In complete contrast to an ICE detainer which several federal courts have described as simply a “request”, the DHS subpoenas for identifying information are fully authorized by federal law (8 USC 1225(d), and the Code of Federal Regulations, 8 CFR 287.4), and failure to comply is punishable by a federal contempt charge. The laws authorizing administrative subpoenas have been in effect for nearly 100 years and have been upheld by the US Supreme Court (US v. Minker, 76 S Ct 281 (1955)), and the 9th Circuit Court found that these administrative subpoenas preempt differing Oregon law.

The decision I made to comply with these subpoenas pains me because of the negative impact it could have on the trust-relationship I, my colleagues, and immigrant community civic leaders have worked hard to build over a period of decades. In 2014 I was the first Sheriff in Oregon to stop holding people for ICE following the federal court ruling that doing so is a Constitutional violation (Miranda-Olivares v. Clackamas County). In 2018 I publicly opposed Ballot Measure 105 which would have done away with Oregon’s law that basically prevents local law enforcement from using resources to detect or apprehend someone whose only violation is federal immigration law. That same year the Presiding Judge and I wrote a letter to the Portland ICE Director requesting they not take enforcement action in our courthouse. I believe these positions were the right thing to do because ICE activities can have a chilling effect on our justice system and because I care about our immigrant community, but they also helped make Washington County a target of federal authorities.
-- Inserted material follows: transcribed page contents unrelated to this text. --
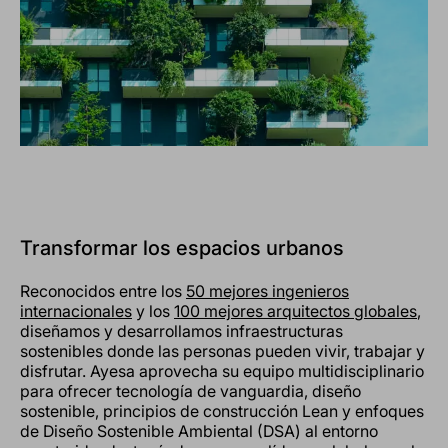
Transformar los espacios urbanos
Reconocidos entre los
50 mejores ingenieros
internacionales
y los
100 mejores arquitectos globales
,
diseñamos y desarrollamos infraestructuras
sostenibles donde las personas pueden vivir, trabajar y
disfrutar. Ayesa aprovecha su equipo multidisciplinario
para ofrecer tecnología de vanguardia, diseño
sostenible, principios de construcción Lean y enfoques
de Diseño Sostenible Ambiental (DSA) al entorno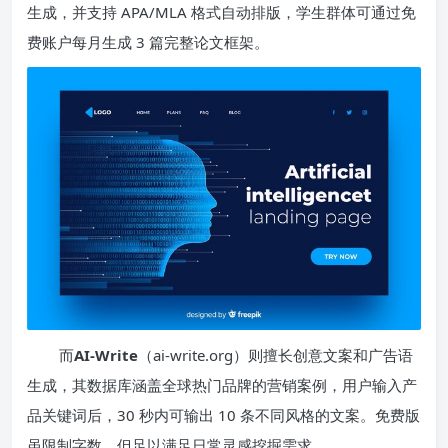
生成，并支持 APA/MLA 格式自动排版，学生群体可通过免
费账户每月生成 3 篇完整论文框架。
而
AI-Write
（ai-write.org）则擅长创意文案和广告语
生成，其数据库涵盖全球热门品牌的营销案例，用户输入产
品关键词后，30 秒内可输出 10 条不同风格的文案。免费版
虽限制字数，但足以满足日常灵感挖掘需求。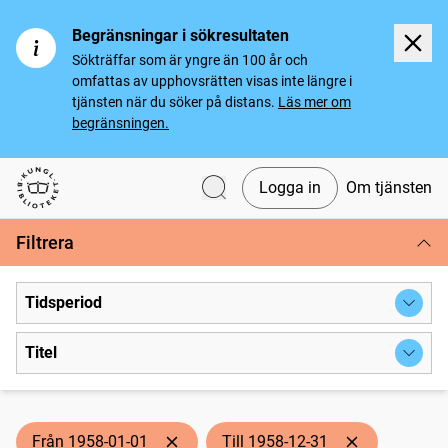
Begränsningar i sökresultaten
Sökträffar som är yngre än 100 år och
omfattas av upphovsrätten visas inte längre i
tjänsten när du söker på distans.
Läs mer om
begränsningen.
Logga in
Om tjänsten
Svenska tidningar
Filtrera
Tidsperiod
Titel
Från 1958-01-01
Till 1958-12-31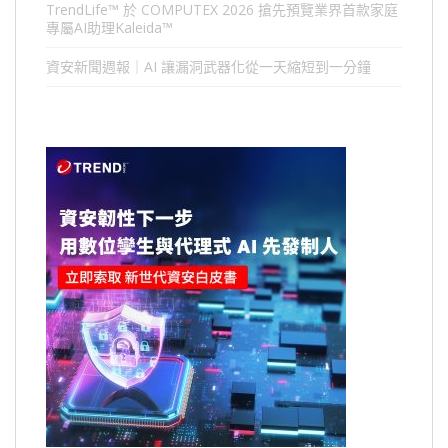
TrendLife™ 於 COMPUTEX 2026 搶先預覽業界首款家庭
專屬AI助理Kaleida™
資安新聞週報｜AI 讓漏洞武器化從一天縮短到一分鐘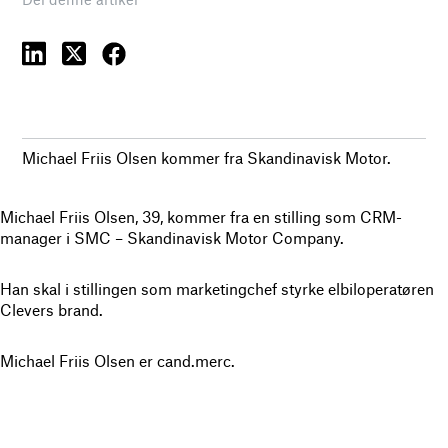
Michael Friis Olsen kommer fra Skandinavisk Motor.
Michael Friis Olsen, 39, kommer fra en stilling som CRM-
manager i SMC – Skandinavisk Motor Company.
Han skal i stillingen som marketingchef styrke elbiloperatøren
Clevers brand.
Michael Friis Olsen er cand.merc.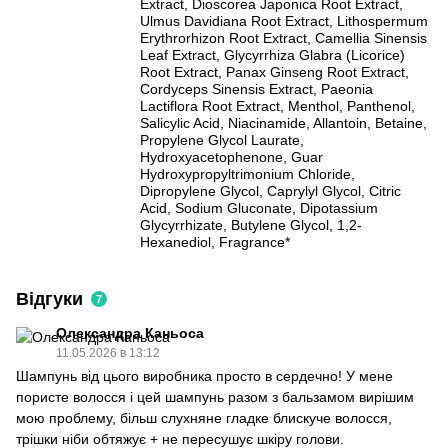
Extract, Dioscorea Japonica Root Extract,
Ulmus Davidiana Root Extract, Lithospermum
Erythrorhizon Root Extract, Camellia Sinensis
Leaf Extract, Glycyrrhiza Glabra (Licorice)
Root Extract, Panax Ginseng Root Extract,
Cordyceps Sinensis Extract, Paeonia
Lactiflora Root Extract, Menthol, Panthenol,
Salicylic Acid, Niacinamide, Allantoin, Betaine,
Propylene Glycol Laurate,
Hydroxyacetophenone, Guar
Hydroxypropyltrimonium Chloride,
Dipropylene Glycol, Caprylyl Glycol, Citric
Acid, Sodium Gluconate, Dipotassium
Glycyrrhizate, Butylene Glycol, 1,2-
Hexanediol, Fragrance*
Відгуки
7
Олександра Каньоса
11.05.2026 в 13:12
Шампунь від цього виробника просто в сердечно! У мене
пористе волосся і цей шампунь разом з бальзамом вирішим
мою проблему, більш слухняне гладке блискуче волосся,
трішки ніби обтяжує + не пересушує шкіру голови.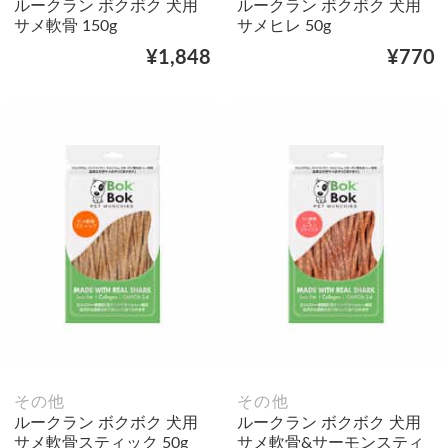
ルークラン ボクボク 犬用
ルークラン ボクボク 犬用
サメ軟骨 150g
サメヒレ 50g
¥1,848
¥770
その他
その他
ルークラン ボクボク 犬用
ルークラン ボクボク 犬用
サメ軟骨スティック 50g
サメ軟骨&サーモンスティ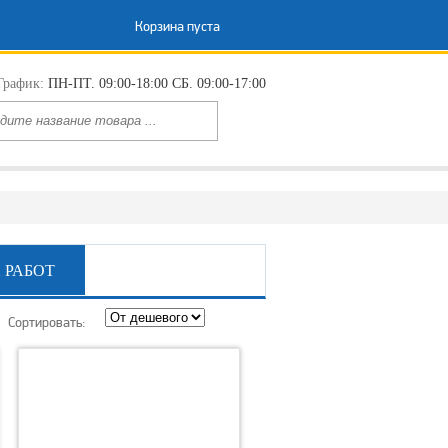
Корзина пуста
График:
ПН-ПТ. 09:00-18:00 СБ. 09:00-17:00
 РАБОТ
Сортировать:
You can disagree with my decision. You can say you would make a different decision if in my place. You can argue that I should have been willing to face a federal contempt action to protect two people from ICE who are a clear public safety risk, one of whom is currently charged with sexually victimizing several children. But you cannot disregard the complex facts and legal issues listed above, as well as pressing public safety concerns that create a serious dilemma for law enforcement agencies. While the decision was difficult, I made my decision because I believe it is the right legal response, and the right response for the public safety of our entire community. I have confidence as we continue our best efforts to serve everyone in our community, regardless of their origin or status, the longstanding bond between the Sheriff’s Office and immigrant communities will survive and grow and we work hard and invest in our relationship. I will continue to do my best to follow the law, do the right thing for public safety, while supporting all our community members.